Docker and Deployment
The project includes a multi-stage Dockerfile and docker-compose.yml to facilitate build and execution:
- Optimized build in separate stages
- Minimalist final image (Alpine)
- Volume support for AOF persistence
- Configuration via docker-compose
This allows easy deployment in any environment that supports Docker.
Future Improvements and Extensions
The current project serves as a solid foundation for various extensions:
Data Types: Add support for lists, hashes, sets, and sorted sets.
Additional Commands: Implement INCR, DECR, LPUSH, RPUSH, HSET, HGET, and others.
Advanced Features: Multi-key transactions, command pipeline, pub/sub.
Infrastructure: Primary-secondary replication, clustering, sharding.
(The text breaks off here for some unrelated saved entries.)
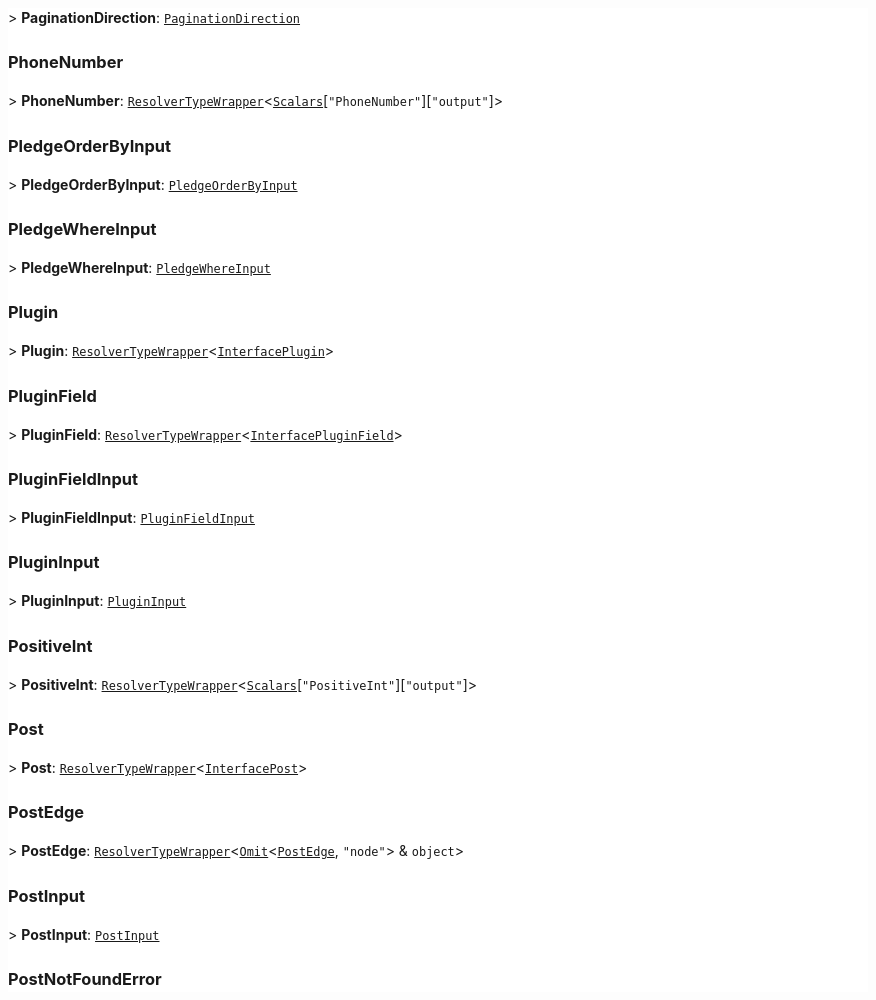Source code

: \> **PaginationDirection**: [`PaginationDirection`](PaginationDirection.md)

### PhoneNumber

\> **PhoneNumber**: [`ResolverTypeWrapper`](ResolverTypeWrapper.md)\<[`Scalars`](Scalars.md)\[`"PhoneNumber"`\]\[`"output"`\]\>

### PledgeOrderByInput

\> **PledgeOrderByInput**: [`PledgeOrderByInput`](PledgeOrderByInput.md)

### PledgeWhereInput

\> **PledgeWhereInput**: [`PledgeWhereInput`](PledgeWhereInput.md)

### Plugin

\> **Plugin**: [`ResolverTypeWrapper`](ResolverTypeWrapper.md)\<[`InterfacePlugin`](../../../models/Plugin/interfaces/InterfacePlugin.md)\>

### PluginField

\> **PluginField**: [`ResolverTypeWrapper`](ResolverTypeWrapper.md)\<[`InterfacePluginField`](../../../models/PluginField/interfaces/InterfacePluginField.md)\>

### PluginFieldInput

\> **PluginFieldInput**: [`PluginFieldInput`](PluginFieldInput.md)

### PluginInput

\> **PluginInput**: [`PluginInput`](PluginInput.md)

### PositiveInt

\> **PositiveInt**: [`ResolverTypeWrapper`](ResolverTypeWrapper.md)\<[`Scalars`](Scalars.md)\[`"PositiveInt"`\]\[`"output"`\]\>

### Post

\> **Post**: [`ResolverTypeWrapper`](ResolverTypeWrapper.md)\<[`InterfacePost`](../../../models/Post/interfaces/InterfacePost.md)\>

### PostEdge

\> **PostEdge**: [`ResolverTypeWrapper`](ResolverTypeWrapper.md)\<[`Omit`](Omit.md)\<[`PostEdge`](PostEdge.md), `"node"`\> & `object`\>

### PostInput

\> **PostInput**: [`PostInput`](PostInput.md)

### PostNotFoundError
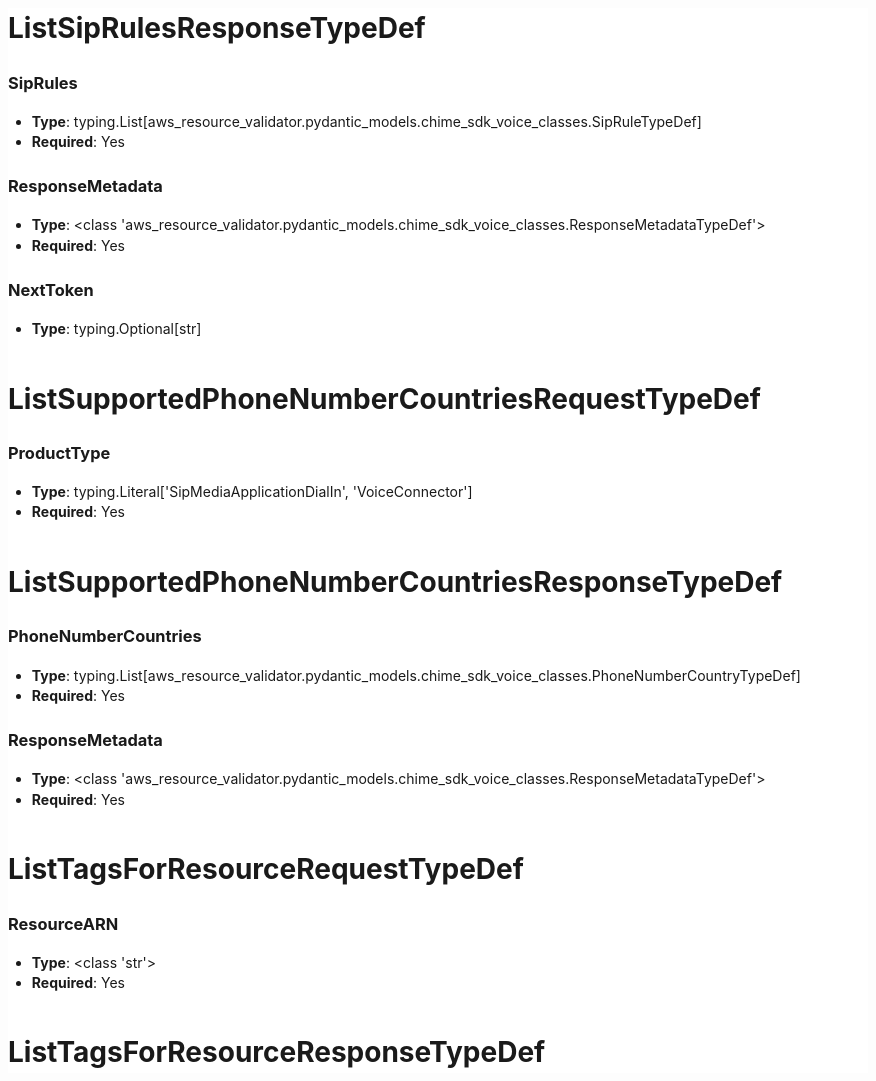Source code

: 
# ListSipRulesResponseTypeDef

### SipRules
- **Type**: typing.List[aws_resource_validator.pydantic_models.chime_sdk_voice_classes.SipRuleTypeDef]
- **Required**: Yes

### ResponseMetadata
- **Type**: <class 'aws_resource_validator.pydantic_models.chime_sdk_voice_classes.ResponseMetadataTypeDef'>
- **Required**: Yes

### NextToken
- **Type**: typing.Optional[str]


# ListSupportedPhoneNumberCountriesRequestTypeDef

### ProductType
- **Type**: typing.Literal['SipMediaApplicationDialIn', 'VoiceConnector']
- **Required**: Yes


# ListSupportedPhoneNumberCountriesResponseTypeDef

### PhoneNumberCountries
- **Type**: typing.List[aws_resource_validator.pydantic_models.chime_sdk_voice_classes.PhoneNumberCountryTypeDef]
- **Required**: Yes

### ResponseMetadata
- **Type**: <class 'aws_resource_validator.pydantic_models.chime_sdk_voice_classes.ResponseMetadataTypeDef'>
- **Required**: Yes


# ListTagsForResourceRequestTypeDef

### ResourceARN
- **Type**: <class 'str'>
- **Required**: Yes


# ListTagsForResourceResponseTypeDef
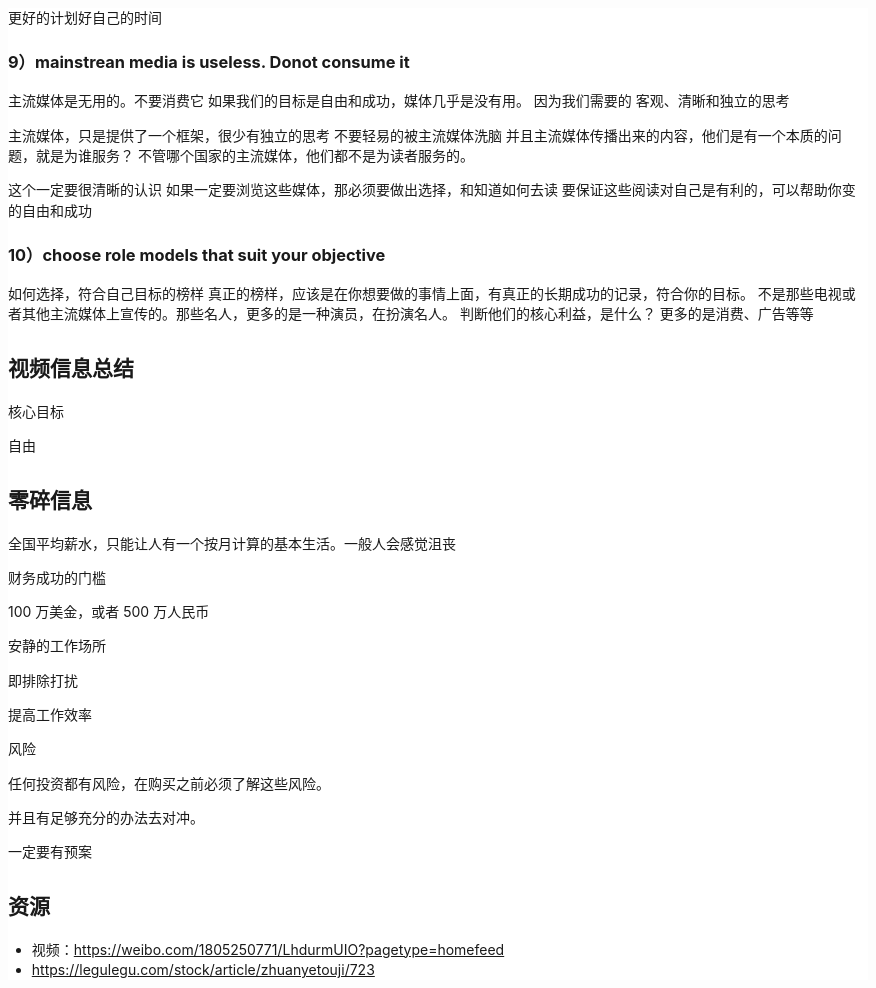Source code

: 更好的计划好自己的时间

### 9）mainstrean media is useless. Donot consume it 

主流媒体是无用的。不要消费它 
如果我们的目标是自由和成功，媒体几乎是没有用。
因为我们需要的 客观、清晰和独立的思考

主流媒体，只是提供了一个框架，很少有独立的思考
不要轻易的被主流媒体洗脑
并且主流媒体传播出来的内容，他们是有一个本质的问题，就是为谁服务？
不管哪个国家的主流媒体，他们都不是为读者服务的。

这个一定要很清晰的认识
如果一定要浏览这些媒体，那必须要做出选择，和知道如何去读
要保证这些阅读对自己是有利的，可以帮助你变的自由和成功

### 10）choose role models that suit your objective

如何选择，符合自己目标的榜样
真正的榜样，应该是在你想要做的事情上面，有真正的长期成功的记录，符合你的目标。
不是那些电视或者其他主流媒体上宣传的。那些名人，更多的是一种演员，在扮演名人。
判断他们的核心利益，是什么？ 更多的是消费、广告等等

## 视频信息总结

核心目标

自由


## 零碎信息
全国平均薪水，只能让人有一个按月计算的基本生活。一般人会感觉沮丧

财务成功的门槛

100 万美金，或者 500 万人民币

安静的工作场所

即排除打扰

提高工作效率



风险

任何投资都有风险，在购买之前必须了解这些风险。

并且有足够充分的办法去对冲。

一定要有预案

## 资源

- 视频：https://weibo.com/1805250771/LhdurmUIO?pagetype=homefeed
- https://legulegu.com/stock/article/zhuanyetouji/723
Persistence: RDB snapshots in addition to AOF, compression, checkpointing.
Security: Authentication, authorization (ACL), encryption/TLS.
Monitoring: Advanced metrics, Prometheus integration, dashboards.
The current architecture facilitates adding these features without major refactoring.
Conclusion
The Redis-like KV Store is a complete educational project that demonstrates the practical application of advanced software architecture, concurrency, and systems design concepts. Through implementing a key-value database from scratch, the project illustrates:
- How to apply Clean Architecture in real projects
- Concurrency and thread-safety techniques in Go
- Communication protocol design and implementation
- Data persistence strategies
- Using Dependency Injection with Google Wire
This project serves as an excellent starting point for understanding how storage systems work internally and how to apply clean architecture principles in Go projects. The modular and well-organized structure facilitates future extensions and serves as a reference for other projects.
For developers interested in deepening their knowledge in software architecture, concurrency, and systems design, this project offers a solid and practical foundation for exploration and learning.